We find a better view that canonicity was determined by God and the authority of books were recognized by the men of God. The people of God rightly asked, "Are these books authoritative, do they speak the truth with great authority, do they come from the Prophets, are they prophetic and most of all are they truthful in all they teach especially as they predict the future? Are they accurate, authentic and consistent in terms of their content? Do they blend with what has come before in a good way? Lastly, are they dynamic? Do they change lives?" It's those kinds of issues that the church in the early years were focusing on that those works that God had declared would be part of His canon.

It's a remarkable process and I'm sorry we had to go so quickly through this in this study but this is something you need to take very seriously and very much to heart because as we look around us we see people who are desperately longing for truth.

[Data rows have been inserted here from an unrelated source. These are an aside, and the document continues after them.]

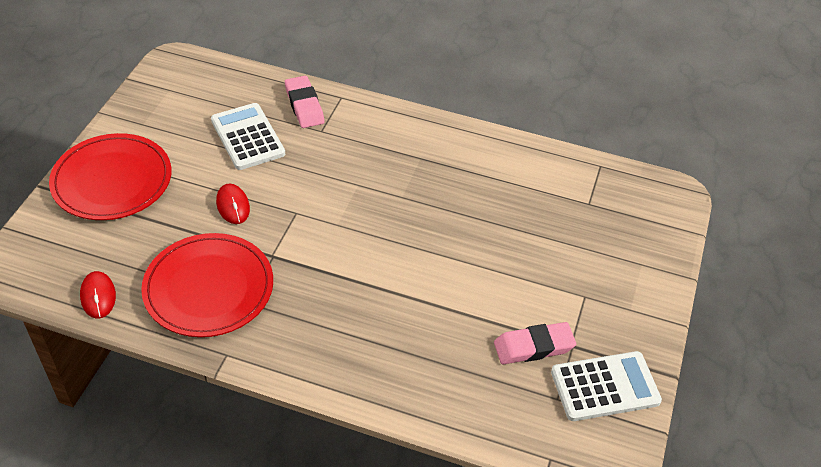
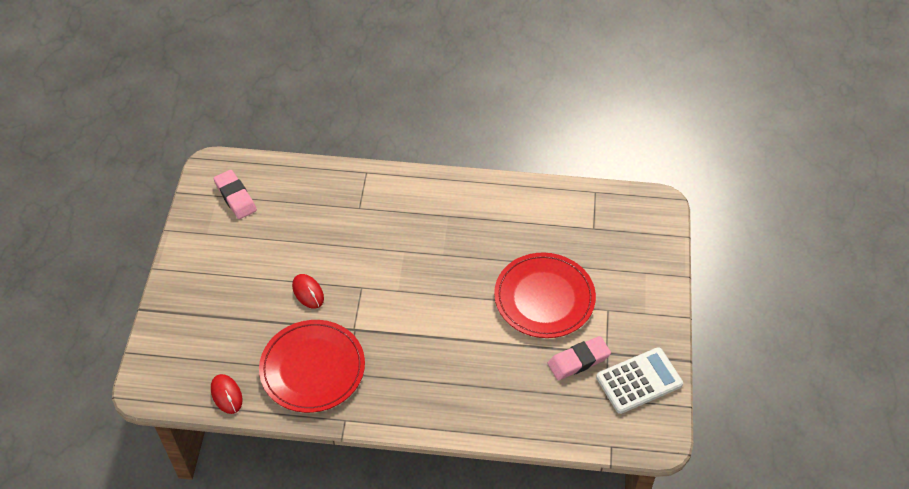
camera: 10 degrees left, 5 degrees up
red plate [49,133,171,220] -> red plate moved to [494,252,596,338]
white calculator [211,103,285,170] -> none
pink eraser [285,76,324,128] -> pink eraser moved to [213,170,257,219]

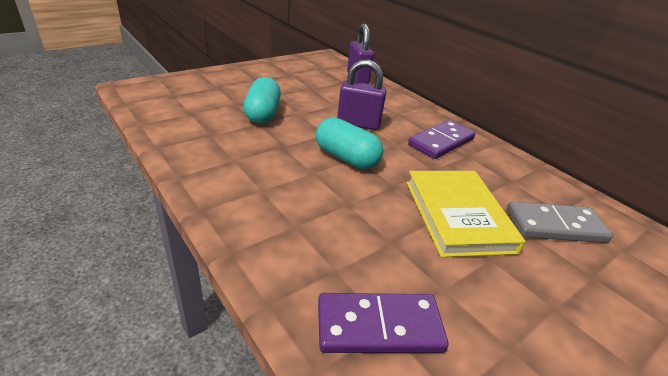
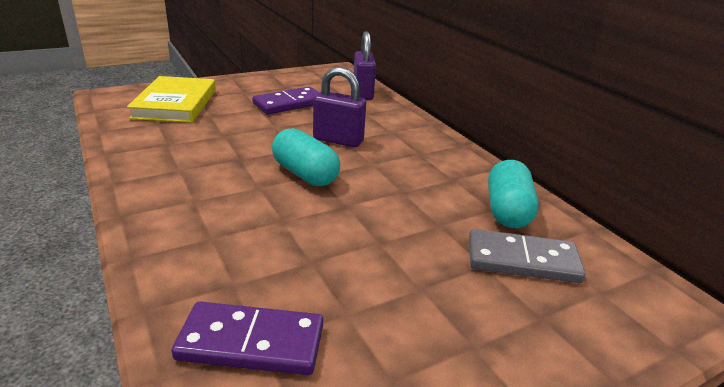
camera: 10 degrees right, 5 degrees down
turquoise capsule [243,77,281,124] -> turquoise capsule moved to [488,160,539,228]
yellow book [407,171,526,257] -> yellow book moved to [127,76,216,123]
purple domino [408,120,475,159] -> purple domino moved to [252,87,319,114]

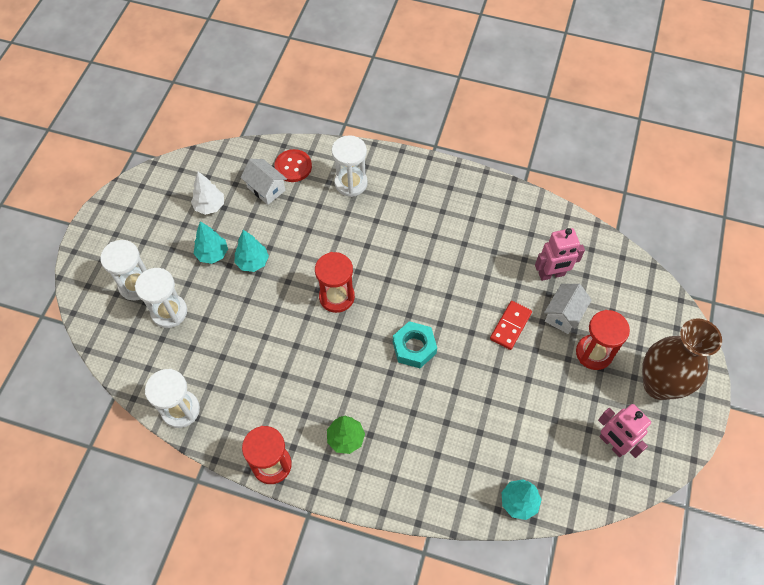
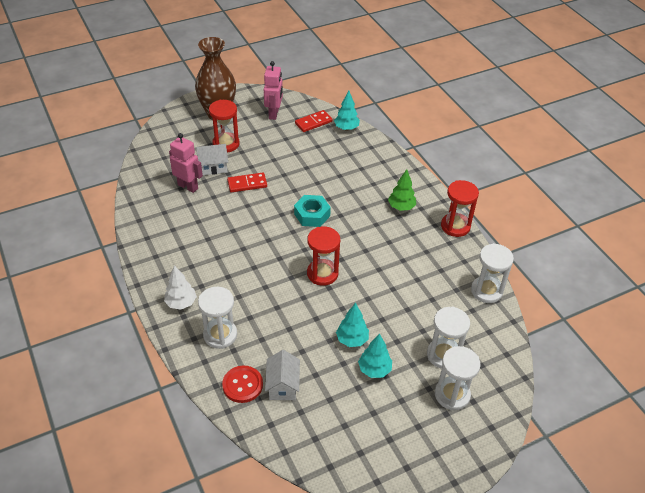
camera: 135 degrees left, 15 degrees down
white tree [191,171,224,215] -> white tree moved to [164,265,197,310]
none -> red domino [295,110,332,132]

Our society is reeling out of control because people don't have the truth or understand the truth or know the truth. I kept thinking as I finished reading that article in Newsweek how harshly and loudly the author was criticizing the Scripture and the process of canonization and its production. I couldn't help feel a twinge of sadness because I'm convinced that someday this writer will stand before his Maker and he will understand that the Scripture was true.

I reflect on myself because I think when I die if I discover that the Gospel wasn't true and Jesus wasn't real, I have had a wonderful life believing in the Scripture and God's Word has blessed me immeasurably as I have held to and taught its tenants to my children. If the Gospel is true then I haven't lost much but bless those who believe that the Bible isn't true if they discover that it is for how much more desperate their situation will be. We need to be firm in our convictions about the authority on which we stand so that people around us who desperately need the truth might look to us as examples of those who take our confidence in God's Word. Let's pray.

Prayer:

Father, we thank You for being in and having the privilege to stand upon Your Word. We rejoice in this Word that has been given to us and revealed to us so that we might not only know You but live for You and die in You. Lord, I pray that You might continue to work in us and protect this church that we might be a beacon of Your Word, preaching it before a watching world in a way that is powerful and effective. I pray You will bring to us people who know Your Word and people who need to know Your Word and may You work in us for Your glory, in Jesus' Name, Amen.